15:49 karolherbst: assembly: https://gist.github.com/karolherbst/4dddd5dc5686f06fe928bf3ccb3729dc
15:49 mareko: I guess we could just pass unlowered idiv to LLVM as well
15:55 bl4ckb0ne: :q
15:55 karolherbst: mhh oh right.. the idiv lowering is mostly folded, because it's constant divisors
15:55 bl4ckb0ne: wait thats not my vim term
17:43 karolherbst: mareko: it seems to be an issue with nir_opt_idiv_const actually....
17:43 karolherbst: if I disable that pass, llvm sdiv/udiv and nir_lower_idiv both work
17:43 karolherbst: if I don't, both fail as well
17:58 karolherbst: mhh, the main difference seems to be v_mul_hi_i32_i24_e32 (aco) and v_mul_hi_u32 (llvm)
18:00 karolherbst: ehh, the other way around, v_mul_hi_i32_i24_e32 is from LLVM
18:14 zamundaaa[m]: Demi: the wrong rendering would happen only in the window of the bad client
18:14 zamundaaa[m]: Which the client can already do anyways
18:15 DemiMarie: zamundaaa: is that guaranteed?
18:15 pendingchaos: that's probably the bug. v_mul_hi_u32(a, b) where signext_24_32(a)==a && signext_24_32(b)==b isn't the same as v_mul_hi_i32_i24_e32(a, b) if a or b is negative
18:16 zamundaaa[m]: If the compositor doesn't do anything really stupid
18:17 zamundaaa[m]: If a GPU reset happens, that could corrupt the whole screen temporarily, but you don't need to send the compositor any data to cause one
18:17 karolherbst: pendingchaos: mhh... that would be a bug in LLVM then, no? Because nir_to_llvm simply emits LLVMBuildMul with some shifts
18:18 DemiMarie: zamundaaa: does that mean that Mesa’s optimizers are not allowed to introduce time-of-check to time-of-use issues to shaders?

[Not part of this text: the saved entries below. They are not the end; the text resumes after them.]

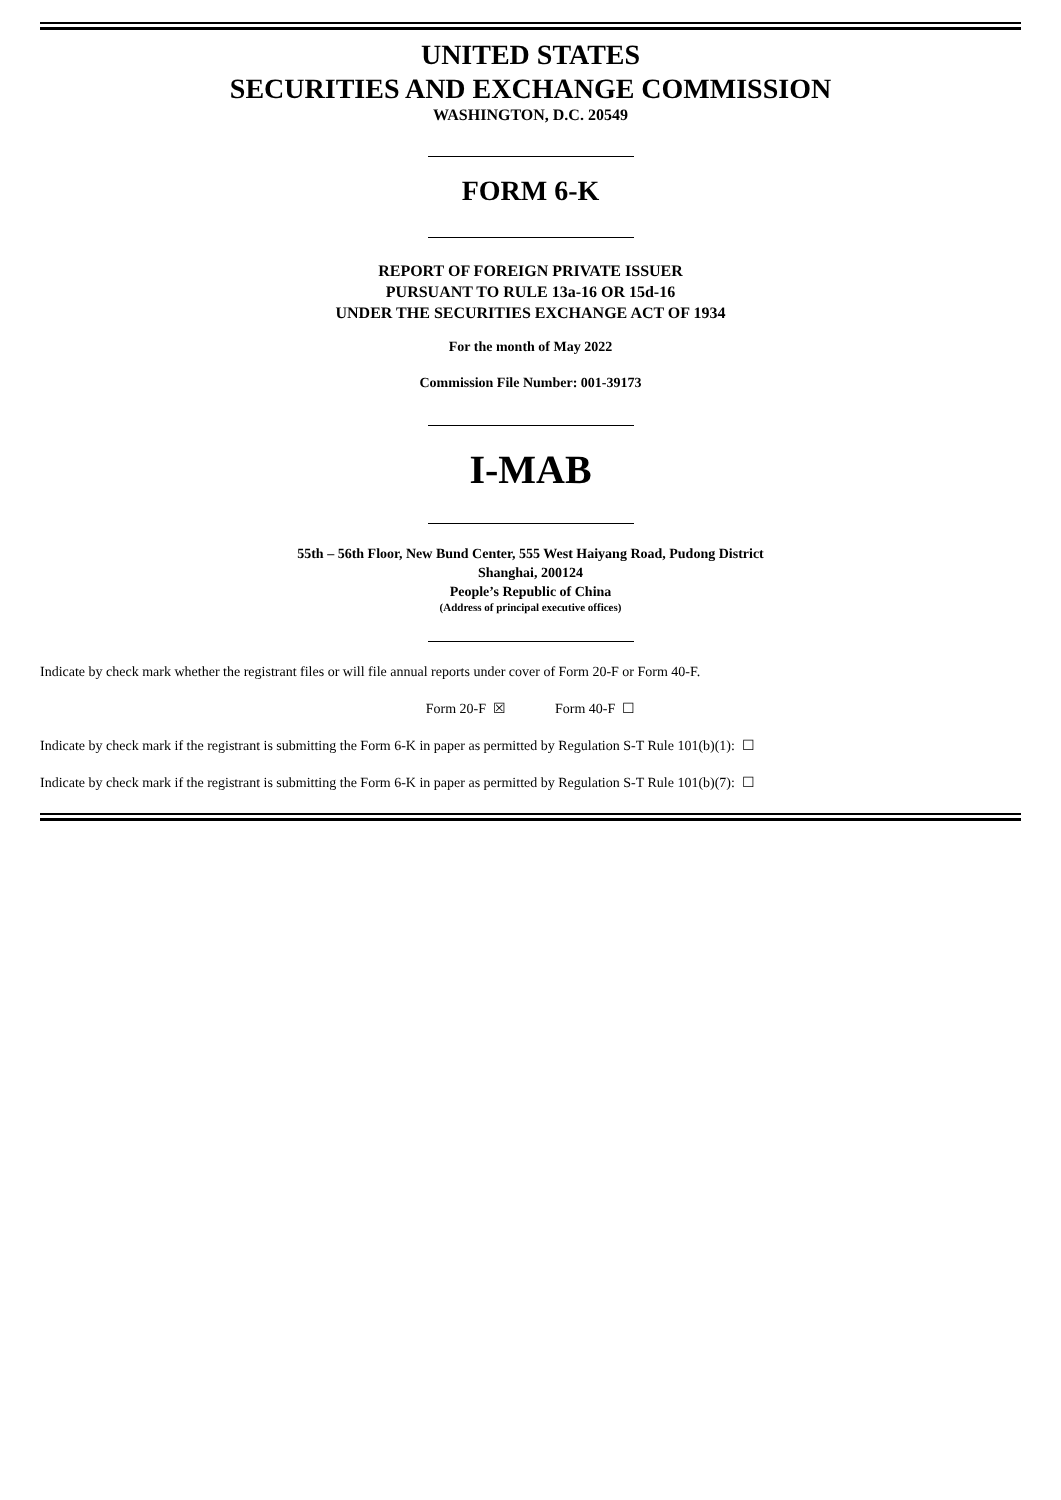UNITED STATES
SECURITIES AND EXCHANGE COMMISSION
WASHINGTON, D.C. 20549
FORM 6-K
REPORT OF FOREIGN PRIVATE ISSUER
PURSUANT TO RULE 13a-16 OR 15d-16
UNDER THE SECURITIES EXCHANGE ACT OF 1934
For the month of May 2022
Commission File Number: 001-39173
I-MAB
55th – 56th Floor, New Bund Center, 555 West Haiyang Road, Pudong District
Shanghai, 200124
People’s Republic of China
(Address of principal executive offices)
Indicate by check mark whether the registrant files or will file annual reports under cover of Form 20-F or Form 40-F.
Form 20-F ☒ Form 40-F ☐
Indicate by check mark if the registrant is submitting the Form 6-K in paper as permitted by Regulation S-T Rule 101(b)(1): ☐
Indicate by check mark if the registrant is submitting the Form 6-K in paper as permitted by Regulation S-T Rule 101(b)(7): ☐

18:18 karolherbst: or mhh..
18:19 zamundaaa[m]: I'm not sure what you mean?
18:20 DemiMarie:thinks if she needs to use a pastebin for a code block
18:22 karolherbst: the reporter also uses llvm-18...
18:42 DemiMarie: zamundaaa: https://gist.github.com/DemiMarie/ecd489920163017b09a5a8528fd03f27
18:43 DemiMarie: (put in a gist to not confuse IRC users)
18:44 zamundaaa[m]: I don't know if there's guarantees for that, but fetching pixels from the buffer multiple times would be bad for performance
18:44 zamundaaa[m]: So I doubt it would ever do such a thing
18:46 pendingchaos: I can imagine situations where that transformation might be beneficial
18:49 pendingchaos: whether it's allowed or not probably depends on what kind of load "c[0]" is and what's between "a = c[0]" and "b[a] = 0"
18:55 DemiMarie: In C it is allowed unless c is a pointer to an _Atomic type, but GLSL doesn’t have those and even if it did I doubt compositors would use them for these operations.
19:00 DemiMarie: pendingchaos: that’s what makes me nervous.
19:09 DemiMarie: Are there any formats that have an alpha channel and for which there is no opaque format with the same layout?
19:09 DemiMarie: If I get an image in ARGB8888, I can tell a compositor to treat it as XRGB8888 without needing to make any copies. Are there any formats for which there is no opaque version?